BEGIN Exercise inputs

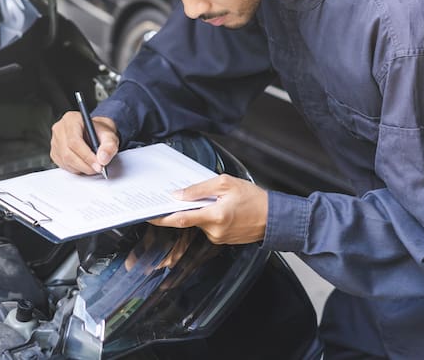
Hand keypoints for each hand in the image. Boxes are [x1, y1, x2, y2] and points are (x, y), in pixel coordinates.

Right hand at [50, 112, 118, 174]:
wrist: (95, 133)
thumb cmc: (100, 131)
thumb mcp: (109, 134)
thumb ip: (109, 145)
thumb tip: (102, 158)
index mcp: (71, 119)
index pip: (74, 141)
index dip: (86, 155)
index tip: (98, 164)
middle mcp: (60, 129)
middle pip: (68, 153)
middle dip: (85, 165)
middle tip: (98, 168)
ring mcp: (55, 142)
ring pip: (65, 161)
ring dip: (82, 168)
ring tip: (94, 166)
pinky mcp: (54, 153)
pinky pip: (64, 165)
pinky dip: (76, 169)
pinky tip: (85, 164)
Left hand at [149, 174, 267, 244]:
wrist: (274, 217)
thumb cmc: (254, 198)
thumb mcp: (226, 184)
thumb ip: (199, 189)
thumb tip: (178, 195)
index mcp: (215, 216)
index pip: (181, 218)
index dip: (163, 218)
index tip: (150, 215)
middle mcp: (215, 231)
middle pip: (190, 219)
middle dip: (188, 207)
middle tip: (190, 195)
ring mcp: (218, 238)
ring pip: (199, 222)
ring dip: (202, 211)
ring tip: (219, 200)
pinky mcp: (222, 240)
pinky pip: (208, 227)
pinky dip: (209, 217)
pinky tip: (223, 209)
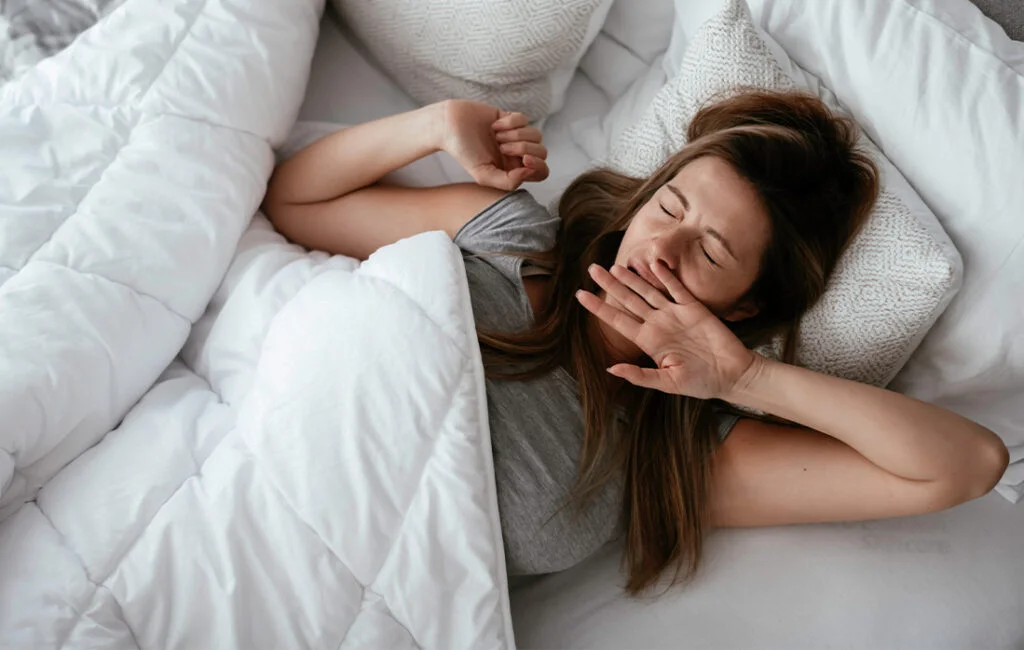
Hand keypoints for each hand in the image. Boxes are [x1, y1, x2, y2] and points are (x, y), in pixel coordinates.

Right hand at [438, 100, 549, 190]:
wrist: (450, 126)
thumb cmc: (464, 153)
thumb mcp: (483, 175)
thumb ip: (508, 181)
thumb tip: (529, 171)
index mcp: (513, 170)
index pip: (541, 172)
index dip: (539, 166)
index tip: (524, 160)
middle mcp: (517, 154)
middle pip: (542, 152)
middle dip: (524, 148)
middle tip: (502, 147)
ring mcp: (516, 135)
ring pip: (536, 135)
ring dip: (516, 135)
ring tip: (497, 136)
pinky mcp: (512, 118)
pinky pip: (524, 119)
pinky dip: (510, 122)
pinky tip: (495, 125)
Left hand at [575, 261, 758, 399]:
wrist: (732, 374)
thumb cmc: (701, 382)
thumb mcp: (668, 383)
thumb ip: (639, 376)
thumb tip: (611, 369)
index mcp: (649, 341)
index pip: (618, 320)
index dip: (598, 308)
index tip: (579, 295)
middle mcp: (658, 324)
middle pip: (628, 300)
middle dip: (610, 284)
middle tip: (592, 269)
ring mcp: (675, 314)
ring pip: (648, 291)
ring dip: (633, 278)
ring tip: (615, 265)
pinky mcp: (694, 307)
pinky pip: (676, 288)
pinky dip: (665, 275)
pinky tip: (653, 262)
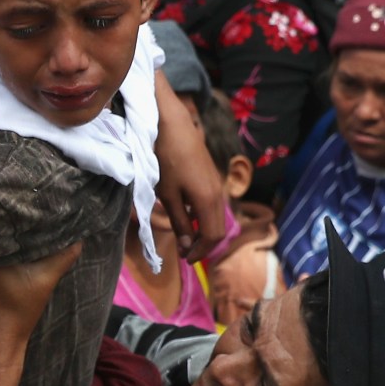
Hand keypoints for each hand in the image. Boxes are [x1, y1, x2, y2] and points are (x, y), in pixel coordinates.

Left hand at [152, 87, 230, 261]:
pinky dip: (203, 217)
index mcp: (209, 201)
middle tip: (185, 252)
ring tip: (185, 237)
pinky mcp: (211, 176)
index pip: (213, 236)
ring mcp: (216, 183)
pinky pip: (213, 205)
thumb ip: (180, 221)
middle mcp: (218, 193)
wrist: (171, 125)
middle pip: (218, 228)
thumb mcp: (168, 195)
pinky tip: (188, 215)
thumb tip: (187, 245)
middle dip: (203, 244)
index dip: (200, 251)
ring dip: (203, 231)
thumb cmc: (166, 160)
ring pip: (216, 216)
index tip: (185, 259)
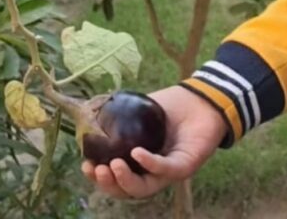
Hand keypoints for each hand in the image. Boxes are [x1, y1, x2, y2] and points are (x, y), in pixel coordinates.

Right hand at [81, 85, 227, 199]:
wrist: (201, 97)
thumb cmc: (173, 105)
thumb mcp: (142, 109)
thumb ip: (122, 116)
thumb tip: (92, 113)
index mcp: (140, 163)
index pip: (117, 178)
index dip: (99, 177)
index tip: (85, 165)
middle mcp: (153, 172)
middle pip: (128, 189)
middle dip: (109, 184)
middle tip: (97, 170)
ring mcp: (169, 171)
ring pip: (144, 188)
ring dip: (126, 180)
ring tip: (113, 166)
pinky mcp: (185, 165)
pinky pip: (166, 170)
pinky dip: (150, 164)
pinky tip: (137, 153)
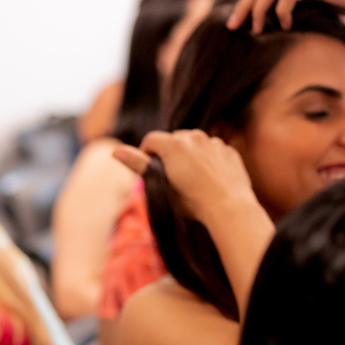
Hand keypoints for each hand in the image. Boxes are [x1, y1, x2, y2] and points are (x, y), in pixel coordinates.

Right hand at [113, 130, 256, 227]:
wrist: (229, 207)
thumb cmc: (190, 200)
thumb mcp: (159, 184)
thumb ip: (138, 165)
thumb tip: (114, 151)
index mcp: (174, 144)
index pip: (151, 139)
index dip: (147, 153)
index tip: (152, 170)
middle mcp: (194, 136)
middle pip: (173, 139)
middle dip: (169, 153)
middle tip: (172, 176)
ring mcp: (214, 142)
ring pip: (194, 143)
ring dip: (189, 155)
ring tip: (192, 178)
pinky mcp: (229, 150)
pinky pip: (213, 150)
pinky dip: (208, 160)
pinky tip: (210, 178)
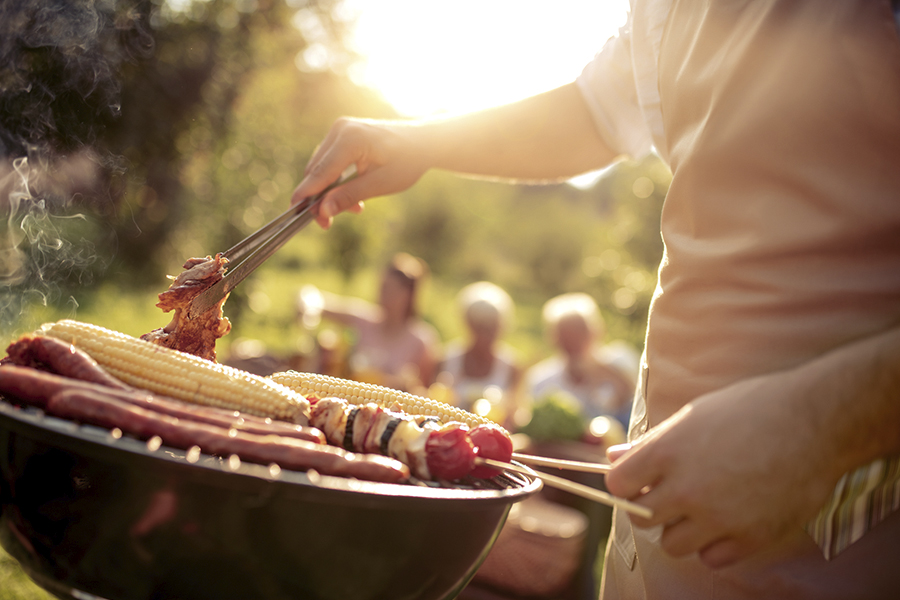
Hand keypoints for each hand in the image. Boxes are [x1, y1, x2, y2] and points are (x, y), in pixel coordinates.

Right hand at [291, 118, 428, 227]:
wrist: (423, 142)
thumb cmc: (407, 161)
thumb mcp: (380, 184)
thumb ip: (349, 196)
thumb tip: (322, 212)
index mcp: (351, 138)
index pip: (321, 172)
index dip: (307, 195)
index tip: (293, 213)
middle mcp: (340, 129)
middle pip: (317, 171)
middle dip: (320, 198)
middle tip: (326, 224)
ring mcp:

END Exercise inputs

About this exercise
Could you please write out exactly the lines from the start of the entries above through the line that holds "ring mcp: (516, 135)", both included, with no pictures?

Answer to the problem
Hand keypoints for each hand in the image. Boxes are [x1, y1, x2, y2] and points are (x, y), in pixel coordinates.

Right hand at [50, 112, 118, 174]:
wrist: (95, 133)
thumb cmc: (100, 131)
thumb mcp: (109, 134)
thumb ip: (109, 145)
thumb tip: (102, 158)
index mcp: (71, 119)
index pip: (74, 141)
index dip: (86, 155)
index tip: (98, 164)
middle mcp: (60, 129)
middle pip: (68, 153)
middle dip: (85, 165)
middle tip: (98, 168)
ring mcp: (55, 142)
ring pip: (65, 161)
ring dip: (82, 168)
ring tip: (94, 166)
pinky mcp: (54, 153)
pinky pip: (64, 165)
pinky dip: (76, 169)
pinky tip: (85, 164)
Left hand at [149, 174, 267, 244]:
wrist: (274, 217)
thumb cmc: (254, 198)
thumb mcp: (226, 184)
thumb ip: (199, 189)
thumb tip: (178, 195)
index mcp: (215, 216)
index pip: (181, 218)
index dip: (163, 218)
index tip: (150, 215)
middle mcp: (215, 231)
middle pip: (190, 219)
middle dip: (188, 207)
middle tip: (190, 195)
ring mcp: (218, 238)
ring pip: (199, 222)
ring dip: (202, 211)
ring tip: (219, 200)
pinky mcp: (222, 240)
pinky pip: (208, 227)
pinky dip: (209, 217)
pinky tip: (223, 209)
Hand keypoints for each hand in the image. Boxes are [x1, y1, x2, y2] and points are (x, y), in pixel coordinates.

Right hand at [438, 100, 549, 190]:
wrist: (450, 126)
thumb cmc: (464, 153)
thumb mcp: (483, 175)
thumb ip: (508, 181)
thumb tip: (529, 171)
index mcp: (513, 170)
index pip: (541, 172)
index dip: (539, 166)
index tip: (524, 160)
middle mcp: (517, 154)
middle pip: (542, 152)
middle dip: (524, 148)
middle tip: (502, 147)
ring mcp: (516, 135)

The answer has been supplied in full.